------ Entries shown ------
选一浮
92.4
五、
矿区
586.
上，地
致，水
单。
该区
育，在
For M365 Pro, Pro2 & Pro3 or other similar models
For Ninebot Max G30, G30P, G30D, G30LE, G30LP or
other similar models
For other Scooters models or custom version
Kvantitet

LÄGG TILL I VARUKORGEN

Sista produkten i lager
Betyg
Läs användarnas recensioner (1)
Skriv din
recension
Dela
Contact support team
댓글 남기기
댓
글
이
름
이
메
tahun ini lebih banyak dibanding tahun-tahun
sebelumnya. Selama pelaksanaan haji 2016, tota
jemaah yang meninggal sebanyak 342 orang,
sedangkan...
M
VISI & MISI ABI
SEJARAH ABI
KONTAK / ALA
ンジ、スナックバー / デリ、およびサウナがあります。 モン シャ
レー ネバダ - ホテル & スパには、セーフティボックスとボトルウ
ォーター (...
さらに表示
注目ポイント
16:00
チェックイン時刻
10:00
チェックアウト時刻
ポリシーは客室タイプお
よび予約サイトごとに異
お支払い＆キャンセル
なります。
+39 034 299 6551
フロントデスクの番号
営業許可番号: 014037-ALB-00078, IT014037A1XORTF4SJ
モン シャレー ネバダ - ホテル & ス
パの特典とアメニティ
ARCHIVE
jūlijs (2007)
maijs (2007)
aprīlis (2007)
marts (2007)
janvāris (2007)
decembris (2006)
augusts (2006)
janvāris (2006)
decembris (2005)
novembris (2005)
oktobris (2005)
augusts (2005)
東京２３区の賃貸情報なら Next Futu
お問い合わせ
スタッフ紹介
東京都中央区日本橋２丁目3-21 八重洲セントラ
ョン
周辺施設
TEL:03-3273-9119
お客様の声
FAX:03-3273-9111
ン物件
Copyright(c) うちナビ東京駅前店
------
> **Exercise details**
Search the records for the word "models" and copy every line where it occurs.

> **Expected answer**
For M365 Pro, Pro2 & Pro3 or other similar models
other similar models
For other Scooters models or custom version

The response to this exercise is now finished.